Task prompt
Type out the entries below again, character for character.

Entries supplied
Start of Block
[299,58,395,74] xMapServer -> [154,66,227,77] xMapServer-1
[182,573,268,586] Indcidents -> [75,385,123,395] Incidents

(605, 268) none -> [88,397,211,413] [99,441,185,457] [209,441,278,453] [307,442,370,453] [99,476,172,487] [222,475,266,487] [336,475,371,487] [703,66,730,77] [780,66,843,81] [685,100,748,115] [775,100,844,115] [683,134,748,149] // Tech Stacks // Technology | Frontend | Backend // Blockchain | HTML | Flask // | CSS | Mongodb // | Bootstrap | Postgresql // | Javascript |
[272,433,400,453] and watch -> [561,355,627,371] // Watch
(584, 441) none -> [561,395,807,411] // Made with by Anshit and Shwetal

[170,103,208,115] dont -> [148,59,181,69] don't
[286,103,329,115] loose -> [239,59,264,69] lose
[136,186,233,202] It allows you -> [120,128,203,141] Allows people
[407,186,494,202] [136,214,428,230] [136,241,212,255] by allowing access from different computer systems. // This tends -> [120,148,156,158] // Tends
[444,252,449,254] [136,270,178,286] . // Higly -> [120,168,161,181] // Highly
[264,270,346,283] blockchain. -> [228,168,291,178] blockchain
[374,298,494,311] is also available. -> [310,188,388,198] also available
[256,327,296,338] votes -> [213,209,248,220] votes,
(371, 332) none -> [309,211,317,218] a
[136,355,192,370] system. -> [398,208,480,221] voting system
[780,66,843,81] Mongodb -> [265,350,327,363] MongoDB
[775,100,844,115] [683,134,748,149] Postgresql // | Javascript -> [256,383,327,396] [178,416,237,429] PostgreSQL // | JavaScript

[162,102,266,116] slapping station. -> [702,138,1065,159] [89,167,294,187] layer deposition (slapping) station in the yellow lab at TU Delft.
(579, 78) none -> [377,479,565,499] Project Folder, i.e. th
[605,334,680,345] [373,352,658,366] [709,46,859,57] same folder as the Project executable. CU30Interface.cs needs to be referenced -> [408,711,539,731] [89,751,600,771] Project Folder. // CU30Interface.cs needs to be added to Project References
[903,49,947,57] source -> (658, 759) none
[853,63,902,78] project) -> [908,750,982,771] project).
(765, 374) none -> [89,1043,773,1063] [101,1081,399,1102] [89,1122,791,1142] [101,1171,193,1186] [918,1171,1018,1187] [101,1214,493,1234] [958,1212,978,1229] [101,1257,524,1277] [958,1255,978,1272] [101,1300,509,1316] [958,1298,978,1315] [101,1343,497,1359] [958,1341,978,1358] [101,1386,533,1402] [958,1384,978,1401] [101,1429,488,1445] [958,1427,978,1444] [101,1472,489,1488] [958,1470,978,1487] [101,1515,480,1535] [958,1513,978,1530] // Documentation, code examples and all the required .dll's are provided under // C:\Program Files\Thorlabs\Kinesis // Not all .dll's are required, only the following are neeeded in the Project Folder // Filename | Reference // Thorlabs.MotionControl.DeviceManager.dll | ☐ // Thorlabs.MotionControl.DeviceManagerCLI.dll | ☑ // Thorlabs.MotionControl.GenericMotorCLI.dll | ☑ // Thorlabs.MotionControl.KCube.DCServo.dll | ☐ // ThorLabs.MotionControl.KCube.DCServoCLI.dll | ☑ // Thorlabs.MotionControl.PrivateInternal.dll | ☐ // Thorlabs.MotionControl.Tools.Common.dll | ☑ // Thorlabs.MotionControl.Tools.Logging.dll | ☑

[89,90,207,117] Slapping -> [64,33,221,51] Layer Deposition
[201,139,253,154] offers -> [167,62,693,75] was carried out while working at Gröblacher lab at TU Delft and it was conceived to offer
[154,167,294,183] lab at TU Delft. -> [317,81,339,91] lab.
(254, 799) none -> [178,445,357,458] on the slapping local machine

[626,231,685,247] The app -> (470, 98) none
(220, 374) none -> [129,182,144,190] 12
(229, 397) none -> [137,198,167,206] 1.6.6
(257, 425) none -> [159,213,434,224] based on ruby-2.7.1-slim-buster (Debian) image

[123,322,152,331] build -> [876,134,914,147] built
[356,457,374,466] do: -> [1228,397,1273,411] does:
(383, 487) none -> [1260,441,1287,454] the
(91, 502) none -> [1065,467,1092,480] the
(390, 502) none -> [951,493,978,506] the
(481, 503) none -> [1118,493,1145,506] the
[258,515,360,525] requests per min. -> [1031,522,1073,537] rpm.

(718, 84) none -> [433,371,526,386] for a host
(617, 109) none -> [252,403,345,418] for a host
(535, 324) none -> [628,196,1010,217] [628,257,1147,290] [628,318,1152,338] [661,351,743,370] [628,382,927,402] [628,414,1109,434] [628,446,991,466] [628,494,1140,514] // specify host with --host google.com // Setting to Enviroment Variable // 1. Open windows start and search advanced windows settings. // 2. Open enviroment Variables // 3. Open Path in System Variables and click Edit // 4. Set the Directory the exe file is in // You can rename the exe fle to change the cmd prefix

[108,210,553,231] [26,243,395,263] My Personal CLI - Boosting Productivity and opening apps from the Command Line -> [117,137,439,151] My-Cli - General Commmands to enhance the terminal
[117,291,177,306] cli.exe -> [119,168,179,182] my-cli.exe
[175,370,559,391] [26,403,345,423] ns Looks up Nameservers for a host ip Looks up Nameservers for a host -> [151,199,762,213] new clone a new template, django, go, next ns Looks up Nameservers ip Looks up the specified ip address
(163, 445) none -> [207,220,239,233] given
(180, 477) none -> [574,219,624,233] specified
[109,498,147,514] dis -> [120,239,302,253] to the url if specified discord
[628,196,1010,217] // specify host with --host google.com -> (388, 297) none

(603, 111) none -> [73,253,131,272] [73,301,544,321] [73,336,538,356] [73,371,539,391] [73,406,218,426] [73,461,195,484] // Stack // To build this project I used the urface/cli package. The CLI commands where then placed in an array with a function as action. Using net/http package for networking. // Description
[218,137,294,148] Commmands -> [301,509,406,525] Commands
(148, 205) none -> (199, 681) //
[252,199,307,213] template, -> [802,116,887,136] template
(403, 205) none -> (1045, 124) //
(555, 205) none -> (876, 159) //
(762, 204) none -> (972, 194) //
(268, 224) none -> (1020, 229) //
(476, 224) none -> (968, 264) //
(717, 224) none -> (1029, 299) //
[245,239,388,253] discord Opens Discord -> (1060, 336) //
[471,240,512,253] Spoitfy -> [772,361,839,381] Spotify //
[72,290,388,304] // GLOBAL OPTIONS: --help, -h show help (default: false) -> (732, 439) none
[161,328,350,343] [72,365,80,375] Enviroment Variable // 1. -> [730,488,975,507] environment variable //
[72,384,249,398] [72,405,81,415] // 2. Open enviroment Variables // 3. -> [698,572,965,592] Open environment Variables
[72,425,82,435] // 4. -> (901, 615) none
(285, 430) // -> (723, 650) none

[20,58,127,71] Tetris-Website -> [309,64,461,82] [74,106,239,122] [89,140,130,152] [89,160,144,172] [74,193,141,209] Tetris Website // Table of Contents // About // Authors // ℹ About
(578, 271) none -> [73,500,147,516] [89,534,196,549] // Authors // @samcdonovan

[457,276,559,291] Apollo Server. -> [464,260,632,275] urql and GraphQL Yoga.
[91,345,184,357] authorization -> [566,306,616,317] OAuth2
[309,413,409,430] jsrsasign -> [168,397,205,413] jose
End of Block
Answer below
[299,58,395,74] xMapServer -> [154,66,227,77] xMapServer-1
[182,573,268,586] Indcidents -> [75,385,123,395] Incidents

(605, 268) none -> [88,397,211,413] [99,441,185,457] [209,441,278,453] [307,442,370,453] [99,476,172,487] [222,475,266,487] [336,475,371,487] [703,66,730,77] [780,66,843,81] [685,100,748,115] [775,100,844,115] [683,134,748,149] // Tech Stacks // Technology | Frontend | Backend // Blockchain | HTML | Flask // | CSS | Mongodb // | Bootstrap | Postgresql // | Javascript |
[272,433,400,453] and watch -> [561,355,627,371] // Watch
(584, 441) none -> [561,395,807,411] // Made with by Anshit and Shwetal

[170,103,208,115] dont -> [148,59,181,69] don't
[286,103,329,115] loose -> [239,59,264,69] lose
[136,186,233,202] It allows you -> [120,128,203,141] Allows people
[407,186,494,202] [136,214,428,230] [136,241,212,255] by allowing access from different computer systems. // This tends -> [120,148,156,158] // Tends
[444,252,449,254] [136,270,178,286] . // Higly -> [120,168,161,181] // Highly
[264,270,346,283] blockchain. -> [228,168,291,178] blockchain
[374,298,494,311] is also available. -> [310,188,388,198] also available
[256,327,296,338] votes -> [213,209,248,220] votes,
(371, 332) none -> [309,211,317,218] a
[136,355,192,370] system. -> [398,208,480,221] voting system
[780,66,843,81] Mongodb -> [265,350,327,363] MongoDB
[775,100,844,115] [683,134,748,149] Postgresql // | Javascript -> [256,383,327,396] [178,416,237,429] PostgreSQL // | JavaScript

[162,102,266,116] slapping station. -> [702,138,1065,159] [89,167,294,187] layer deposition (slapping) station in the yellow lab at TU Delft.
(579, 78) none -> [377,479,565,499] Project Folder, i.e. th
[605,334,680,345] [373,352,658,366] [709,46,859,57] same folder as the Project executable. CU30Interface.cs needs to be referenced -> [408,711,539,731] [89,751,600,771] Project Folder. // CU30Interface.cs needs to be added to Project References
[903,49,947,57] source -> (658, 759) none
[853,63,902,78] project) -> [908,750,982,771] project).
(765, 374) none -> [89,1043,773,1063] [101,1081,399,1102] [89,1122,791,1142] [101,1171,193,1186] [918,1171,1018,1187] [101,1214,493,1234] [958,1212,978,1229] [101,1257,524,1277] [958,1255,978,1272] [101,1300,509,1316] [958,1298,978,1315] [101,1343,497,1359] [958,1341,978,1358] [101,1386,533,1402] [958,1384,978,1401] [101,1429,488,1445] [958,1427,978,1444] [101,1472,489,1488] [958,1470,978,1487] [101,1515,480,1535] [958,1513,978,1530] // Documentation, code examples and all the required .dll's are provided under // C:\Program Files\Thorlabs\Kinesis // Not all .dll's are required, only the following are neeeded in the Project Folder // Filename | Reference // Thorlabs.MotionControl.DeviceManager.dll | ☐ // Thorlabs.MotionControl.DeviceManagerCLI.dll | ☑ // Thorlabs.MotionControl.GenericMotorCLI.dll | ☑ // Thorlabs.MotionControl.KCube.DCServo.dll | ☐ // ThorLabs.MotionControl.KCube.DCServoCLI.dll | ☑ // Thorlabs.MotionControl.PrivateInternal.dll | ☐ // Thorlabs.MotionControl.Tools.Common.dll | ☑ // Thorlabs.MotionControl.Tools.Logging.dll | ☑

[89,90,207,117] Slapping -> [64,33,221,51] Layer Deposition
[201,139,253,154] offers -> [167,62,693,75] was carried out while working at Gröblacher lab at TU Delft and it was conceived to offer
[154,167,294,183] lab at TU Delft. -> [317,81,339,91] lab.
(254, 799) none -> [178,445,357,458] on the slapping local machine

[626,231,685,247] The app -> (470, 98) none
(220, 374) none -> [129,182,144,190] 12
(229, 397) none -> [137,198,167,206] 1.6.6
(257, 425) none -> [159,213,434,224] based on ruby-2.7.1-slim-buster (Debian) image

[123,322,152,331] build -> [876,134,914,147] built
[356,457,374,466] do: -> [1228,397,1273,411] does:
(383, 487) none -> [1260,441,1287,454] the
(91, 502) none -> [1065,467,1092,480] the
(390, 502) none -> [951,493,978,506] the
(481, 503) none -> [1118,493,1145,506] the
[258,515,360,525] requests per min. -> [1031,522,1073,537] rpm.

(718, 84) none -> [433,371,526,386] for a host
(617, 109) none -> [252,403,345,418] for a host
(535, 324) none -> [628,196,1010,217] [628,257,1147,290] [628,318,1152,338] [661,351,743,370] [628,382,927,402] [628,414,1109,434] [628,446,991,466] [628,494,1140,514] // specify host with --host google.com // Setting to Enviroment Variable // 1. Open windows start and search advanced windows settings. // 2. Open enviroment Variables // 3. Open Path in System Variables and click Edit // 4. Set the Directory the exe file is in // You can rename the exe fle to change the cmd prefix

[108,210,553,231] [26,243,395,263] My Personal CLI - Boosting Productivity and opening apps from the Command Line -> [117,137,439,151] My-Cli - General Commmands to enhance the terminal
[117,291,177,306] cli.exe -> [119,168,179,182] my-cli.exe
[175,370,559,391] [26,403,345,423] ns Looks up Nameservers for a host ip Looks up Nameservers for a host -> [151,199,762,213] new clone a new template, django, go, next ns Looks up Nameservers ip Looks up the specified ip address
(163, 445) none -> [207,220,239,233] given
(180, 477) none -> [574,219,624,233] specified
[109,498,147,514] dis -> [120,239,302,253] to the url if specified discord
[628,196,1010,217] // specify host with --host google.com -> (388, 297) none

(603, 111) none -> [73,253,131,272] [73,301,544,321] [73,336,538,356] [73,371,539,391] [73,406,218,426] [73,461,195,484] // Stack // To build this project I used the urface/cli package. The CLI commands where then placed in an array with a function as action. Using net/http package for networking. // Description
[218,137,294,148] Commmands -> [301,509,406,525] Commands
(148, 205) none -> (199, 681) //
[252,199,307,213] template, -> [802,116,887,136] template
(403, 205) none -> (1045, 124) //
(555, 205) none -> (876, 159) //
(762, 204) none -> (972, 194) //
(268, 224) none -> (1020, 229) //
(476, 224) none -> (968, 264) //
(717, 224) none -> (1029, 299) //
[245,239,388,253] discord Opens Discord -> (1060, 336) //
[471,240,512,253] Spoitfy -> [772,361,839,381] Spotify //
[72,290,388,304] // GLOBAL OPTIONS: --help, -h show help (default: false) -> (732, 439) none
[161,328,350,343] [72,365,80,375] Enviroment Variable // 1. -> [730,488,975,507] environment variable //
[72,384,249,398] [72,405,81,415] // 2. Open enviroment Variables // 3. -> [698,572,965,592] Open environment Variables
[72,425,82,435] // 4. -> (901, 615) none
(285, 430) // -> (723, 650) none

[20,58,127,71] Tetris-Website -> [309,64,461,82] [74,106,239,122] [89,140,130,152] [89,160,144,172] [74,193,141,209] Tetris Website // Table of Contents // About // Authors // ℹ About
(578, 271) none -> [73,500,147,516] [89,534,196,549] // Authors // @samcdonovan

[457,276,559,291] Apollo Server. -> [464,260,632,275] urql and GraphQL Yoga.
[91,345,184,357] authorization -> [566,306,616,317] OAuth2
[309,413,409,430] jsrsasign -> [168,397,205,413] jose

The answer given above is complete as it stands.